Are you dropping the tranny or are you guys doing it w/o having to do that.


----------



## GTODEALER (Jan 7, 2005)

HotRodGuy said:


> not bad, i figured dealers would probably charge more. How long of a job is it?
> 
> 
> Are you dropping the tranny or are you guys doing it w/o having to do that.


You don't have to drop the tranny, it takes about 2.5 hours.


----------



## HotRodGuy (Jan 9, 2006)

Thanks, I heard there were two ways to install, one where you drop the craddle and one where you have to drill extra holes. Maybe i'm completely off base.

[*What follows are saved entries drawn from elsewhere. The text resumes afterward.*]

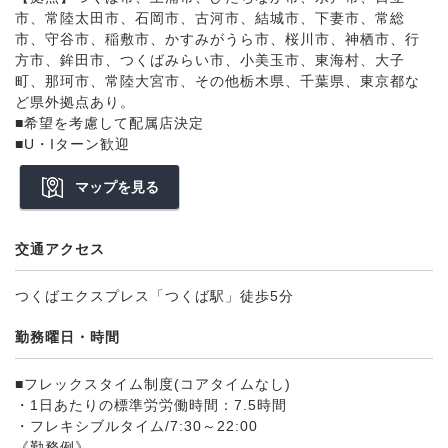
市、常陸太田市、石岡市、古河市、結城市、下妻市、常総
市、守谷市、稲敷市、かすみがうら市、桜川市、神栖市、行
方市、鉾田市、つくばみらい市、小美玉市、東海村、大子
町、那珂市、常陸大宮市、その他栃木県、千葉県、東京都な
ど県外拠点あり。
■希望を考慮して配属店決定
■U・Iターン歓迎
マップを見る
交通アクセス
つくばエクスプレス「つくば駅」徒歩5分
勤務曜日・時間
■フレックスタイム制度(コアタイムなし)
・1日あたりの標準労労働時間：7.5時間
・フレキシブルタイム/7:30～22:00
《勤務例》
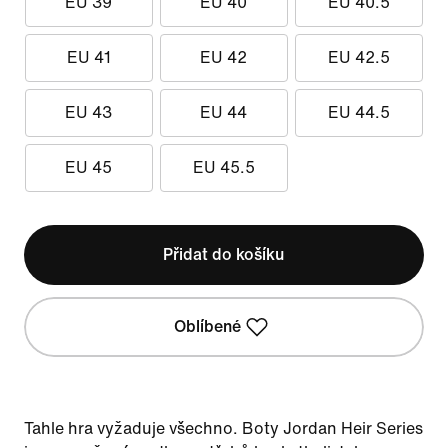
EU 39
EU 40
EU 40.5
EU 41
EU 42
EU 42.5
EU 43
EU 44
EU 44.5
EU 45
EU 45.5
Přidat do košíku
Oblíbené
Tahle hra vyžaduje všechno. Boty Jordan Heir Series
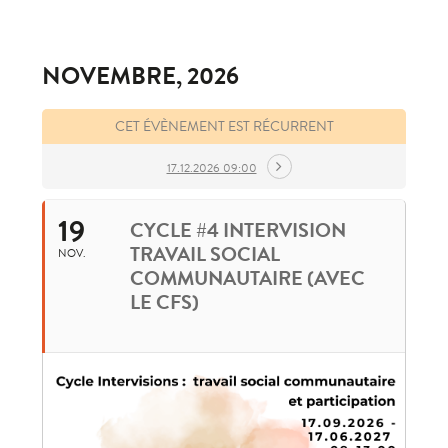
NOVEMBRE, 2026
CET ÉVÈNEMENT EST RÉCURRENT
17.12.2026 09:00
19
CYCLE #4 INTERVISION
TRAVAIL SOCIAL
NOV.
COMMUNAUTAIRE (AVEC
LE CFS)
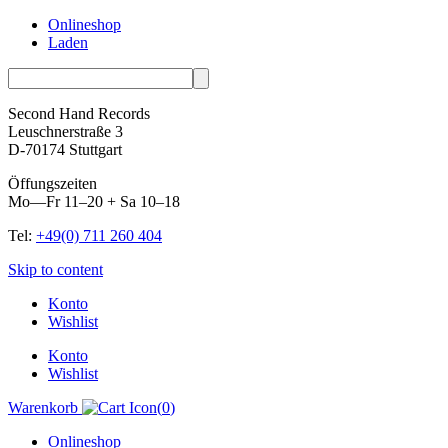
Onlineshop
Laden
Second Hand Records
Leuschnerstraße 3
D-70174 Stuttgart
Öffungszeiten
Mo—Fr 11–20 + Sa 10–18
Tel:
+49(0) 711 260 404
Skip to content
Konto
Wishlist
Konto
Wishlist
Warenkorb
(
0
)
Onlineshop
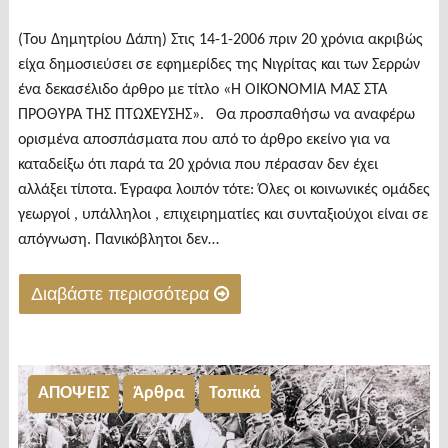
(Του Δημητρίου Δάπη) Στις 14-1-2006 πριν 20 χρόνια ακριβώς
είχα δημοσιεύσει σε εφημερίδες της Νιγρίτας και των Σερρών
ένα δεκασέλιδο άρθρο με τίτλο «Η ΟΙΚΟΝΟΜΙΑ ΜΑΣ ΣΤΑ
ΠΡΟΘΥΡΑ ΤΗΣ ΠΤΩΧΕΥΣΗΣ». Θα προσπαθήσω να αναφέρω
ορισμένα αποσπάσματα που από το άρθρο εκείνο για να
καταδείξω ότι παρά τα 20 χρόνια που πέρασαν δεν έχει
αλλάξει τίποτα. Έγραφα λοιπόν τότε: Όλες οι κοινωνικές ομάδες
γεωργοί , υπάλληλοι , επιχειρηματίες και συνταξιούχοι είναι σε
απόγνωση. Πανικόβλητοι δεν…
Διαβάστε περισσότερα
"Η
πολιτική
κατάσταση
ΑΠΟΨΕΙΣ
Άρθρα
Τοπικά
της
Ελλάδας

Anyone have a how-to for this install?


----------



## redroller (Oct 16, 2005)

*Shifter*

Hi, does anyone have the new Hurst 6-speed shifter? I just checked the Mr. Gasket/Hurst site, GTO shifter availability is implied there. Any reviews or experiences with the Hurst, it looks good! Thanks, Al


----------



## GTODEALER (Jan 7, 2005)

HotRodGuy said:


> Thanks, I heard there were two ways to install, one where you drop the craddle and one where you have to drill extra holes. Maybe i'm completely off base.
> 
> 
> Anyone have a how-to for this install?


Way off, you don't have to drill anything..... do a search, someone here did a great write up on install.


----------



## HotRodGuy (Jan 9, 2006)

Couldn't find one on this site, but found one on ls1gto

http://www.ls1gto.com/forums/showthread.php?t=42602&highlight=GMM+INstall


They talk about dropping the tranny slightly


----------